**EXERCISE 1**
Could you output, word for word, the records from their start through the line containing "[176, 732, 204, 743] None: APEX"? Leave the picture out of your answer.

---------- SUPPLIED PASSAGE

3. The learned Attorney-General, appearing for the management, raised before us the following two points : (i) The management, though it did not prefer an appeal against the award of the Appellate Tribunal in so far as it was against it, was entitled under Order XLI, Rule 22, of the Code of Civil Procedure to support the said award on any of the grounds decided against it by the original Tribunal, and, therefore, the Appellate Tribunal was wrong in disallowing its contention in that regard; and (ii) the labour refused to attend the conciliation proceedings on September 17, 1952, and therefore they were not entitled to compensation after that date.
4. The first question turns upon, the provisions of Order XLI, Rule 22, of the Code of Civil Procedure. There is cleavage of judicial opinion on the interpretation of this rule. One of the two divergent views is expressed by a division bench of the Madras High Court in Sri Ranga Thathachariar v. Srinivasa Thathachariar,ILR 50 Mad 866 AIR 1927 Mad 801 and the other by a Full Bench of the same High Court in Venkata Rao v. Satyanarayanamurthy,ILR (1944) Mad 147AIR 1943 Mad 698 In the former case, Srinivasa Ayyangar, J., states at p. 875 (of ILR Mad) thus :
'But when the relief granted depends upon the adjudication by the lower Court with respect to rights or causes of action, it is inconceivable that such decision or adjudication shall be sought to be attacked in the appellate Court without any notice whatever to the other party. Though the word 'decree' has been used in Rule 22, it is clear that what the rule contemplates really is the decision arrived at by the lower Court to be supported on grounds other than those on which the lower Court proceeded. We are satisfied that under that rule it is not open to a respondent to have adjudicated by the appellate Court rights or causes of action which have been decided against him in the Court below and in respect of which he has filed no appeal or memorandum of objections.'
In the Full Bench decision it was ruled that 'under Order XLI, Rule 22, of the Code of Civil Procedure it is open to a defendant-respondent who has not taken any cross-objections to the partial decree passed against him, to urge in opposition to the appeal of the plaintiff a contention which, if accepted by the trial Court, would have necessitated the total dismissal of the suit.' Some of the other High Courts agreed with the view expressed by the earlier division bench of the Madras High Court. It is not necessary to express our preference for one or the other of the views, as even on the assumption that the decision of the Full Bench of the Madras High Court lays down the correct law, the appellant will not be entitled to succeed.

--------------------
---------- MATERIAL FOR THIS EXERCISE

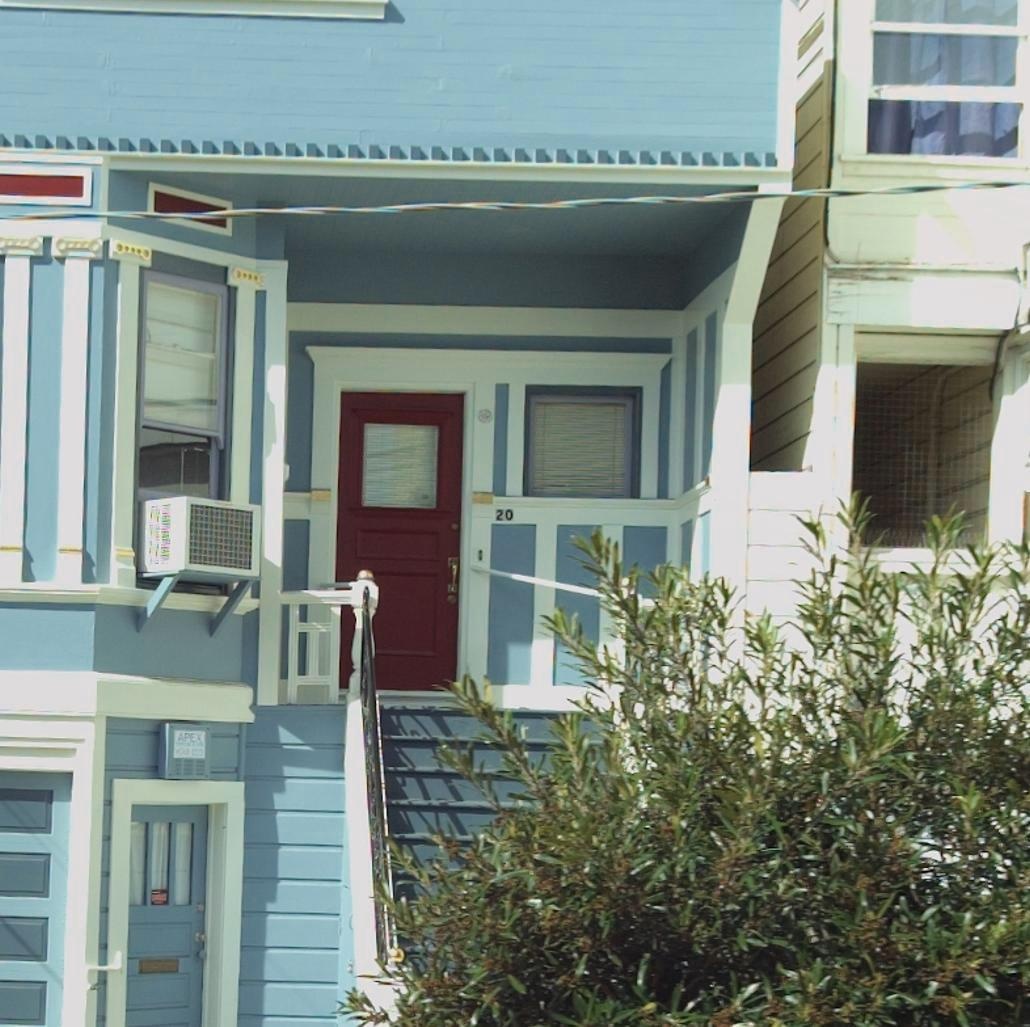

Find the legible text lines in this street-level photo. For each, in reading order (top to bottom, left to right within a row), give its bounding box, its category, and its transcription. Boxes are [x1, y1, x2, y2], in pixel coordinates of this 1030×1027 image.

[495, 508, 514, 522] StreetNumber: 20
[176, 732, 204, 743] None: APEX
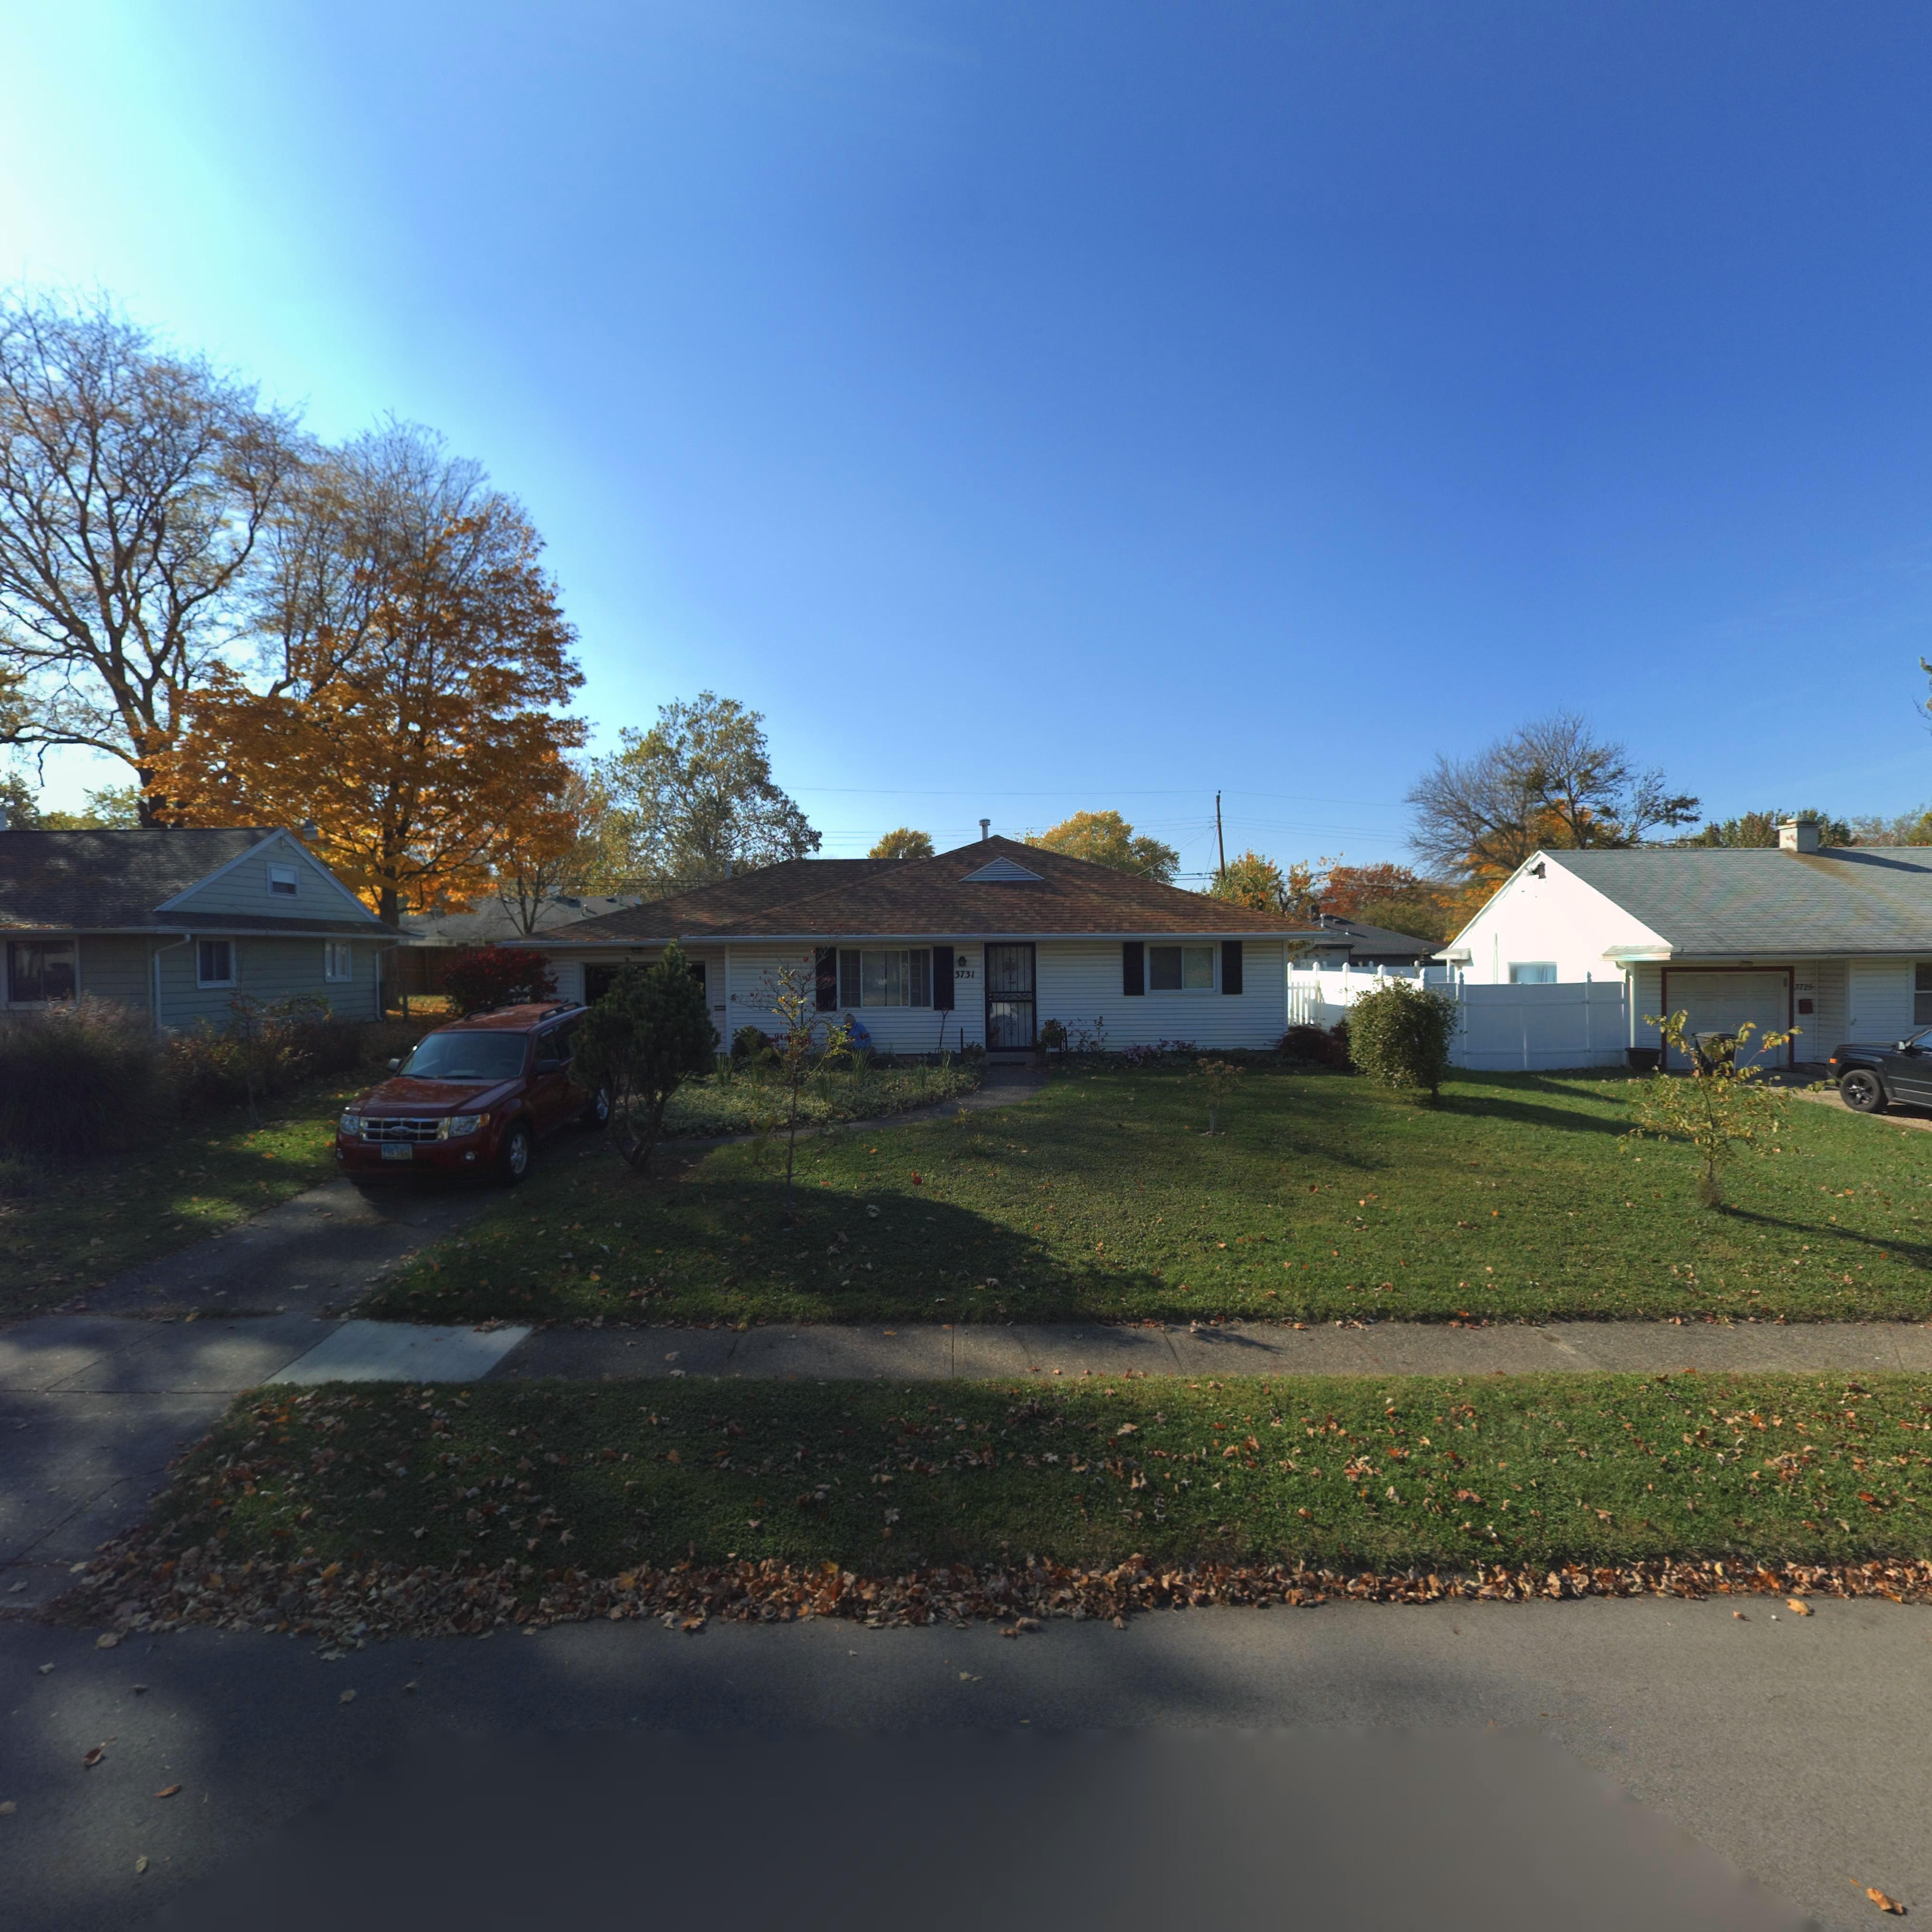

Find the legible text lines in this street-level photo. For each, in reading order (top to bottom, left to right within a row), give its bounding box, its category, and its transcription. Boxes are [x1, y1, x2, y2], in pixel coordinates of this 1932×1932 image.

[955, 970, 975, 978] StreetNumber: 3731
[1794, 983, 1814, 990] StreetNumber: 3725
[382, 1148, 409, 1155] None: FHQ*9402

--------------------

**EXERCISE 2**
Can you write the next part of the judgment on Order XLI, Rule 22, beginning after its final sentence?

**EXERCISE ANSWER 1**
Find the legible text lines in this street-level photo. For each, in reading order (top to bottom, left to right within a row), give its bounding box, its category, and its transcription. Boxes are [x1, y1, x2, y2], in pixel coordinates of this 1030×1027 image.

[495, 508, 514, 522] StreetNumber: 20
[176, 732, 204, 743] None: APEX

**EXERCISE ANSWER 2**
5. Under Order XLI, Rule 22, of the Code of Civil Procedure any respondent may support the decree on any of the grounds decided against him in the Court below. But this does not, and cannot, confer on him a right higher than that he would have had if he had preferred an appeal against the ground decided against him. To put it differently, he cannot support the decree on a ground which would not have been available to him if he were an appellant. The Tribunal held that the lock-out was not justified and, on that basis, it decreed partially the claim of the labourers. If the appellant had preferred an appeal against that award in so far as it went against it, could it have canvassed the correctness of the finding of the Tribunal that the lockout was not justified? The Industrial Disputes (Appellate Tribunal) Act, 1950, provided for an appeal against an award of a Tribunal to an Appellate Tribunal. Section 7 of the said Act read :
'(1) subject to the provisions of this section, an appeal shall lie to the Appellate Tribunal from any award or decision of an industrial tribunal if--
(a) the appeal involves any substantial question of law; or
(b) the award or decision is in respect of any of the following matters, namely:--(i) wages,
(ii) bonus or travelling allowance,
(iii) any contribution paid or payable by the employer to any pension fund or provident fund,
(iv) any sum paid or payable to, or on behalf of, the workman to defray special expenses entailed on him by the nature of his employment,
(v) gratuity payable on discharge,
(vi) classification by grade,
(vii) retrenchment of workmen,
(viii) any other matter which may be prescribed.'
Under the above section the Appellate Tribunal had power to entertain appeals from any award or decision on any one or more of the grounds mentioned therein. It is conceded that in the present case the appellant could have preferred an appeal from the award only under Sub-section (1)(a) i.e., if it involved a substantial question of law. If so, the question is whether the finding of the Tribunal that the lock-out was not justified involved any substantial question of law : if it did not involve any substantial question of law, the appellant could not have sustained the award of the Tribunal on the ground that the finding of the Tribunal was wrong. A perusal of the judgment of the Tribunal shows that it has considered the entire material placed before it and come to the conclusion that the lock-out was not justified. The finding is purely one of fact. The learned Attorney-General attempted to argue that the said finding was wrong. We cannot see how the said finding gives rise to any question of law, much less to a substantial question of law. If so, the appellant could not before the said Appellate Tribunal attack the said finding to sustain the award passed by the Tribunal. We, therefore, reject the first contention of the appellant.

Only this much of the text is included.